_Document section_.
Start of Block
There was the obsession I had for my mother’s large vegetable garden, le jardin, neatly kept at the back of our house; and my aunts’ and grandmothers’ gardens too. I liked to follow them there on summer afternoons, when it was hot and I could walk barefoot in the grass that felt like straw from the hot sun. Even as a four-year-old I already felt something strong for gardening and getting my hands soiled. I would sit on the dirt-covered path, not far from my aunt Agathe and my cousin Christine, happily petting Minette the stray cat with one hand, and holding a basket tight in the other – ready to help.

Qu’est-ce que j’peux faire Tata?” (“What can I do, Auntie?”) I asked, impatient to get started with a task. It made me feel like a grown-up.

Y’a des fraises à ramasser, si tu veux,” (“There are strawberries to pick”), she shouted back from across the garden as she leaned down, reaching for young French beans.
End of Block
_Supplied entries_.
Start of Block
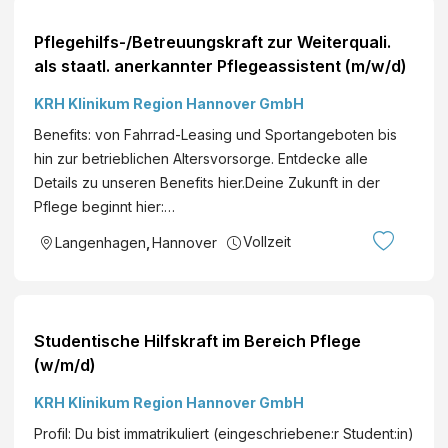
Pflegehilfs-/Betreuungskraft zur Weiterquali.
als staatl. anerkannter Pflegeassistent (m/w/d)
KRH Klinikum Region Hannover GmbH
Benefits: von Fahrrad-Leasing und Sportangeboten bis
hin zur betrieblichen Altersvorsorge. Entdecke alle
Details zu unseren Benefits hier.Deine Zukunft in der
Pflege beginnt hier:…
Vollzeit
Langenhagen
,
Hannover
Studentische Hilfskraft im Bereich Pflege
(w/m/d)
KRH Klinikum Region Hannover GmbH
Profil: Du bist immatrikuliert (eingeschriebene:r Student:in)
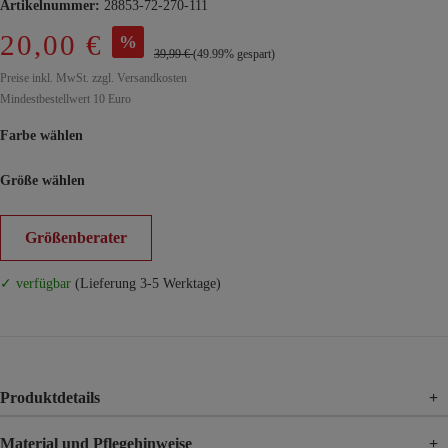
Artikelnummer:
28853-72-270-111
20,00 €
%
39,99 €
(49.99% gespart)
Preise inkl. MwSt. zzgl. Versandkosten
Mindestbestellwert 10 Euro
Farbe wählen
Größe wählen
Größenberater
✓ verfügbar
(Lieferung 3-5 Werktage)
Produktdetails
+
Material und Pflegehinweise
+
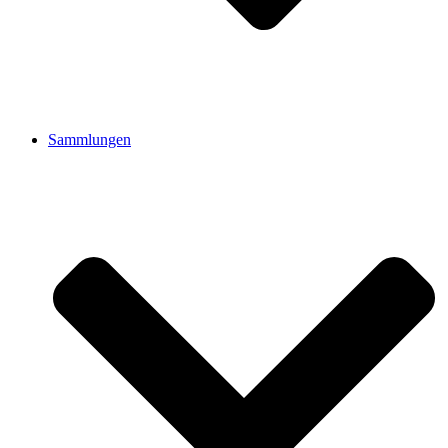
Sammlungen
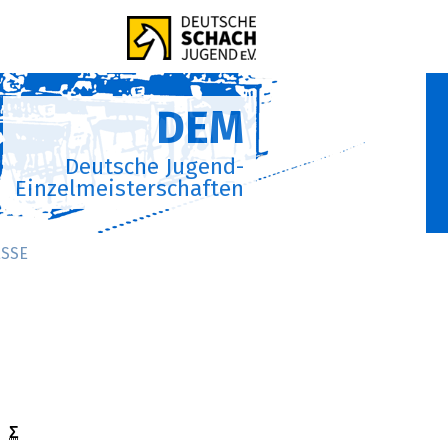
DEM
Deutsche Jugend-
Einzelmeisterschaften
SSE
Σ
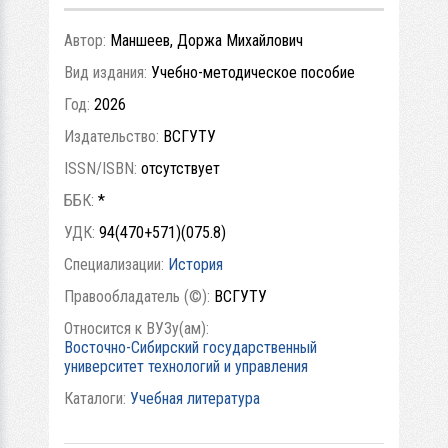
Автор:
Маншеев, Доржа Михайлович
Вид издания:
Учебно-методическое пособие
Год:
2026
Издательство:
ВСГУТУ
ISSN/ISBN:
отсутствует
ББК:
*
УДК:
94(470+571)(075.8)
Специализации:
История
Правообладатель (©):
ВСГУТУ
Относится к ВУЗу(ам):
Восточно-Сибирский государственный
университет технологий и управления
Каталоги:
Учебная литература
End of Block
_Problems to work on_.
(a) Using the passage about the family gardens, decide whether each statement agrees with it. Answer yes or no for each, and quote the words from the passage that settle it.
(i) The mother's vegetable garden was in front of the house.
(ii) At age four, the narrator already felt strongly about gardening.
(iii) The aunt said there were raspberries to pick.
(b) Write out the passage about the family gardens between "There was the" and "ready to help.", inclusive.

_Answers to the tasks_.
(a)
(i) No: "neatly kept at the back of our house"
(ii) Yes: "Even as a four-year-old I already felt something strong for gardening and getting my hands soiled."
(iii) No: "There are strawberries to pick"

(b)
There was the obsession I had for my mother’s large vegetable garden, le jardin, neatly kept at the back of our house; and my aunts’ and grandmothers’ gardens too. I liked to follow them there on summer afternoons, when it was hot and I could walk barefoot in the grass that felt like straw from the hot sun. Even as a four-year-old I already felt something strong for gardening and getting my hands soiled. I would sit on the dirt-covered path, not far from my aunt Agathe and my cousin Christine, happily petting Minette the stray cat with one hand, and holding a basket tight in the other – ready to help.